(Saved entries)
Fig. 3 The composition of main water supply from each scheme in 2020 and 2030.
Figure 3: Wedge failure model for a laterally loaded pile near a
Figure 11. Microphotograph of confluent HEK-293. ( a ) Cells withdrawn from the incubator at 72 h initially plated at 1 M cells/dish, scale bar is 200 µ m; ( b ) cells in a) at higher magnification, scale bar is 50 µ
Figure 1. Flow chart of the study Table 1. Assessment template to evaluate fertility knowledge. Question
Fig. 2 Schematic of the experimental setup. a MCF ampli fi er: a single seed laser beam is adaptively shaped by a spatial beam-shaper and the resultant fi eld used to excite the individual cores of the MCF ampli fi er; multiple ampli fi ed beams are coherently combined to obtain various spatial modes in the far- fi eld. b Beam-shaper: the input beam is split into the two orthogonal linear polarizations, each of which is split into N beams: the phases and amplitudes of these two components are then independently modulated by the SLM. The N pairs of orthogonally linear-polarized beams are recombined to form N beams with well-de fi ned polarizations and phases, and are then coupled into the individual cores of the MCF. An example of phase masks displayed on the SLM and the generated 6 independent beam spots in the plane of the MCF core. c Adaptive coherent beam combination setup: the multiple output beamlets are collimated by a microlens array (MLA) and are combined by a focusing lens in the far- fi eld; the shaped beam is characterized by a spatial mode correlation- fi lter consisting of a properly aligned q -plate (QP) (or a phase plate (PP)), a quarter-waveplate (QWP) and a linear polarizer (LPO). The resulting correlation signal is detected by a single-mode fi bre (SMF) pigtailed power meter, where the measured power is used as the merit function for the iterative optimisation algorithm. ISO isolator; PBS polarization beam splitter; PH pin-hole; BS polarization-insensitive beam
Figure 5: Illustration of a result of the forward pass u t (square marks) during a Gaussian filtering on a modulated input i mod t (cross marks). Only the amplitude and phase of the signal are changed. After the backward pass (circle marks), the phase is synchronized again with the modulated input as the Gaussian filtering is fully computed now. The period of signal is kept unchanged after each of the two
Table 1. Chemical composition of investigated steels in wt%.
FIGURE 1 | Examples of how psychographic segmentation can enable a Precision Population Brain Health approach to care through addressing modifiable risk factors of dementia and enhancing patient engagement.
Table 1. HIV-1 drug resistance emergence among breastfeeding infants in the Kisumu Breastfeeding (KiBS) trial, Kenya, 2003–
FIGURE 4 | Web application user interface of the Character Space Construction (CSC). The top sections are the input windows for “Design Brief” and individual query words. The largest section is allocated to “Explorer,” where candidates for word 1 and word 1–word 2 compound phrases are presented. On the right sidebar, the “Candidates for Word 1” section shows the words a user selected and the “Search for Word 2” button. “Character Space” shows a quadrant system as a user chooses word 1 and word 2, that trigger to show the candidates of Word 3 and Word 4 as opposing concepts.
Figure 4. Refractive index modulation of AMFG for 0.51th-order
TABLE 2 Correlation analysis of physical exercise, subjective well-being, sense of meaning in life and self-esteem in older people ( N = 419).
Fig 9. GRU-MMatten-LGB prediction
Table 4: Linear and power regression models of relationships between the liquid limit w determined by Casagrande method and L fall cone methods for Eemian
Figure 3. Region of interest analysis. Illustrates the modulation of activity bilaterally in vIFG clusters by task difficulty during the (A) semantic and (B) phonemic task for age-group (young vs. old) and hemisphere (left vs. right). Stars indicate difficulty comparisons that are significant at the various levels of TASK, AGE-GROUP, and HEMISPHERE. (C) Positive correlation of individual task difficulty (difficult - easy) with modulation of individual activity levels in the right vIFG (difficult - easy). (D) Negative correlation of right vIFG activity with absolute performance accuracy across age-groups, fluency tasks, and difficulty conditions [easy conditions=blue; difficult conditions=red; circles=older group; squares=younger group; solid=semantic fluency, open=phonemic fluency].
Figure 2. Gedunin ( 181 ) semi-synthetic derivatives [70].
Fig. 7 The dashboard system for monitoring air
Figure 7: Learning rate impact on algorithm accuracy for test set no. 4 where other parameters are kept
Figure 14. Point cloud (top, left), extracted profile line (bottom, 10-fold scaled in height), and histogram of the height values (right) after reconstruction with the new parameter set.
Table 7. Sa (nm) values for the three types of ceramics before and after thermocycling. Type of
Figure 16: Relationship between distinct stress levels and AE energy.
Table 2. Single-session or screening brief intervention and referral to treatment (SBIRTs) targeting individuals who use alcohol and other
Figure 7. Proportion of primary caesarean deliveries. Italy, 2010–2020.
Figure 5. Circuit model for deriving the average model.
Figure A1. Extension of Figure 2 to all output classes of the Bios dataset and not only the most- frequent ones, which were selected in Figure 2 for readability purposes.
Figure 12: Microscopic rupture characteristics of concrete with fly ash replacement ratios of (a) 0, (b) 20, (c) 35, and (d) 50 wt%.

What the task requires
Search the data above for the word "from". Copy each line it is in.

Written solution
Fig. 3 The composition of main water supply from each scheme in 2020 and 2030.
Figure 11. Microphotograph of confluent HEK-293. ( a ) Cells withdrawn from the incubator at 72 h initially plated at 1 M cells/dish, scale bar is 200 µ m; ( b ) cells in a) at higher magnification, scale bar is 50 µ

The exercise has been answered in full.